(What you are asked to do):
Go to the line holding "index dip: (185, 122)" in the entries below and write out exactly every line down to and including the line holding "pinky tip: (204, 230)".

(Input records):
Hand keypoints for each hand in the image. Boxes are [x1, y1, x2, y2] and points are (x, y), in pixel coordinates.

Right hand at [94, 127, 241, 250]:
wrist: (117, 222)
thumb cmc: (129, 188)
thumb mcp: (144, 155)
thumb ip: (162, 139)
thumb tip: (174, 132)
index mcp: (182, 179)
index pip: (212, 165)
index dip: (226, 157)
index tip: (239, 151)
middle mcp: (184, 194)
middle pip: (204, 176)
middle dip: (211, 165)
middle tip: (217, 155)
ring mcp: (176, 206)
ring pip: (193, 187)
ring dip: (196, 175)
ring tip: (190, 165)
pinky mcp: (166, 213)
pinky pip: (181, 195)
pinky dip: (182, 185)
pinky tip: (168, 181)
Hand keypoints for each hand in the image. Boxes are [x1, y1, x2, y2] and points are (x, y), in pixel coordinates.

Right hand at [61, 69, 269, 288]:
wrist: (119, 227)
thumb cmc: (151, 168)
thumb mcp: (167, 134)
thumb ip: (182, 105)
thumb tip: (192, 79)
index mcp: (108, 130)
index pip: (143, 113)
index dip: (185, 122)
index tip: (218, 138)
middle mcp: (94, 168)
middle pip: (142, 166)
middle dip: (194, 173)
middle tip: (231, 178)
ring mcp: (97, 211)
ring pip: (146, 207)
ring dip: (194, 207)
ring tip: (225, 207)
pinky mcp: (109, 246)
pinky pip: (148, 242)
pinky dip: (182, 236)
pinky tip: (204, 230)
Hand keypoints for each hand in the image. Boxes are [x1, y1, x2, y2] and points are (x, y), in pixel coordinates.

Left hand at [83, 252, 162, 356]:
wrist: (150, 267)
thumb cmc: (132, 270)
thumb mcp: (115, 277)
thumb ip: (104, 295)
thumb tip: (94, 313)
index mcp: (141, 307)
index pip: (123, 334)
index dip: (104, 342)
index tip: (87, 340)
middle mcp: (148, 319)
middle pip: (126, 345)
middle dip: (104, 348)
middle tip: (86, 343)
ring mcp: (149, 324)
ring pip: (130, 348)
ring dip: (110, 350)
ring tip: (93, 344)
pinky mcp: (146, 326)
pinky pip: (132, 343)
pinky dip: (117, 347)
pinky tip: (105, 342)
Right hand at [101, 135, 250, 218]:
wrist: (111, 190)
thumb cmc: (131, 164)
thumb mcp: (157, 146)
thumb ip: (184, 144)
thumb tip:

* * *

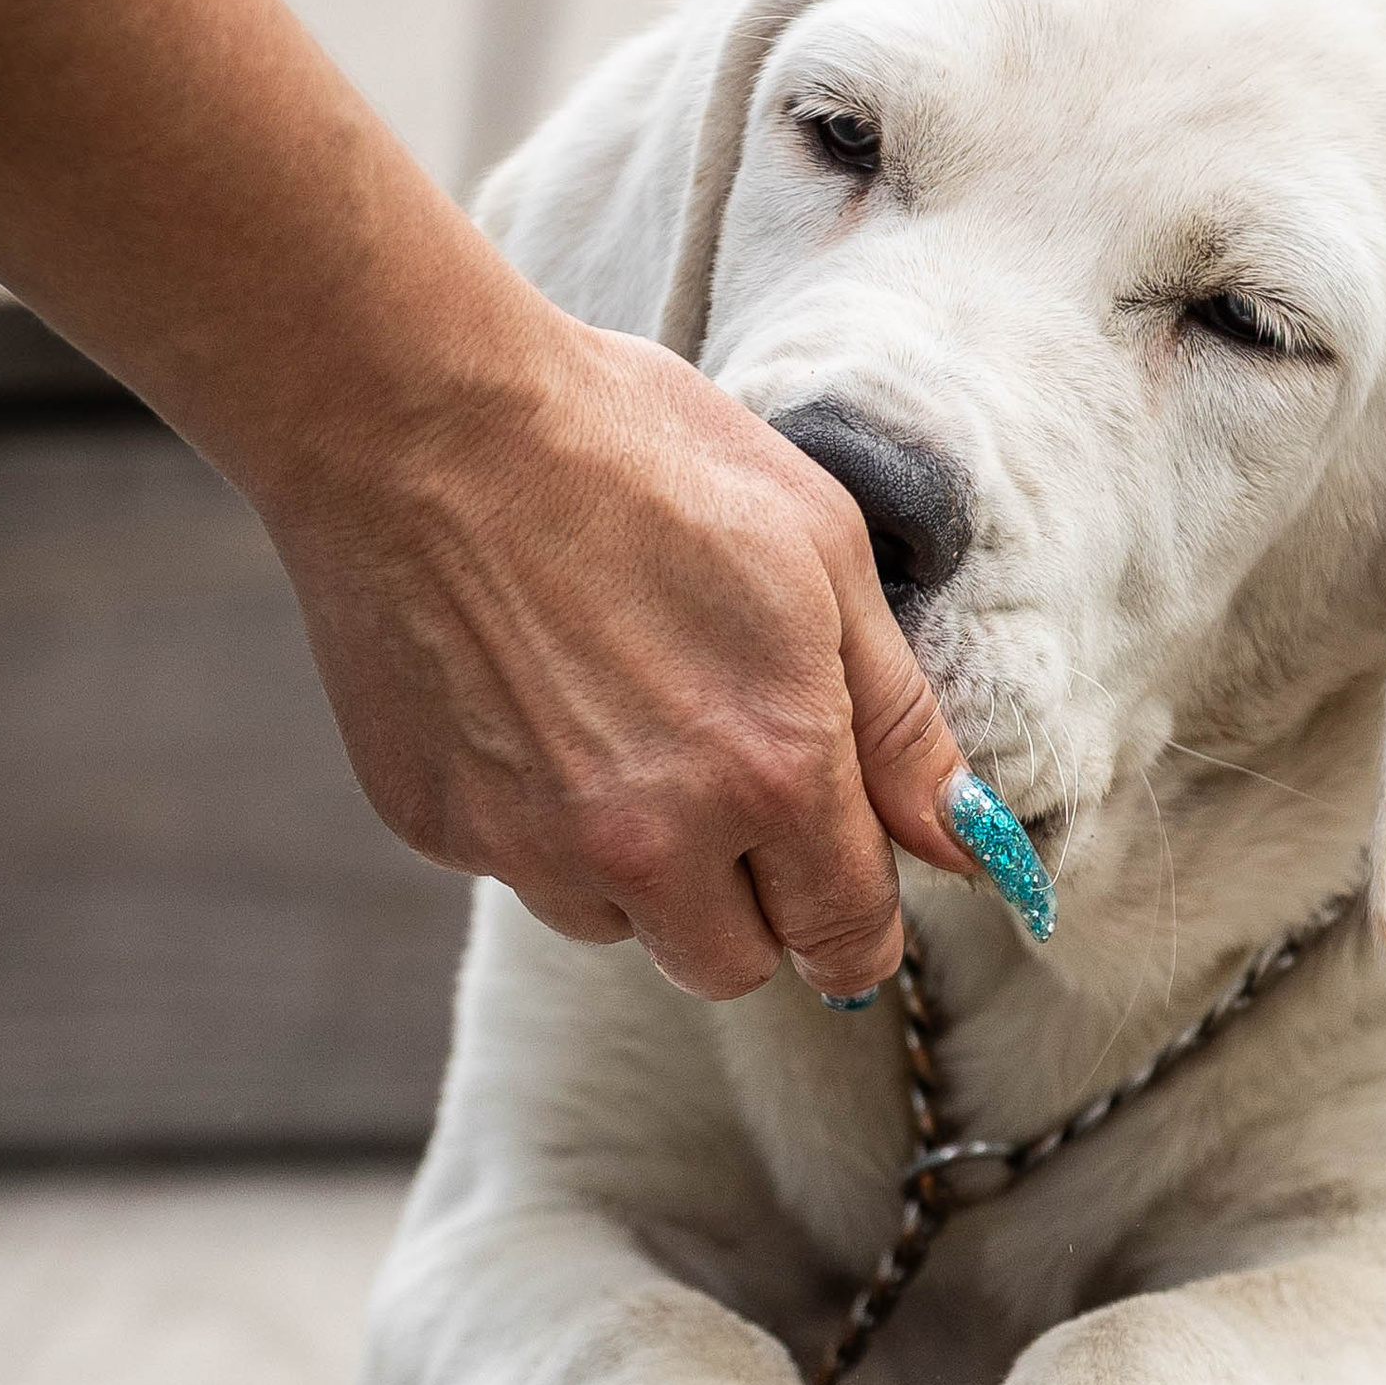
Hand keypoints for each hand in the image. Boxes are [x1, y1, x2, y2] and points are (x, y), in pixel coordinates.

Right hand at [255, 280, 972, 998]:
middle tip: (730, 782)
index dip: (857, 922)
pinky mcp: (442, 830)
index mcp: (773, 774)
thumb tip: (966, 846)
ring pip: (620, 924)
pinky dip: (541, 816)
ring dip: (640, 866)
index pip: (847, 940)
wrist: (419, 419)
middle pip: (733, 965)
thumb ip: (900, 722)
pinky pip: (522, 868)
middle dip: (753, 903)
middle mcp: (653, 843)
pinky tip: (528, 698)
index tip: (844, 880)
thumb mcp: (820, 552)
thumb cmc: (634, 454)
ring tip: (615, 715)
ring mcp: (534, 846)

(Result of this exercise):
index dip: (185, 122)
index tip: (218, 138)
middle mcp: (94, 168)
middle pip: (142, 166)
middle dip: (194, 173)
middle tip: (231, 178)
ring mcp: (97, 211)
ring pip: (146, 207)
ring dip: (194, 207)
ring tip: (225, 207)
pinky mcp: (109, 246)
pinky pip: (148, 242)
pinky dip: (182, 236)
pinky tip: (204, 230)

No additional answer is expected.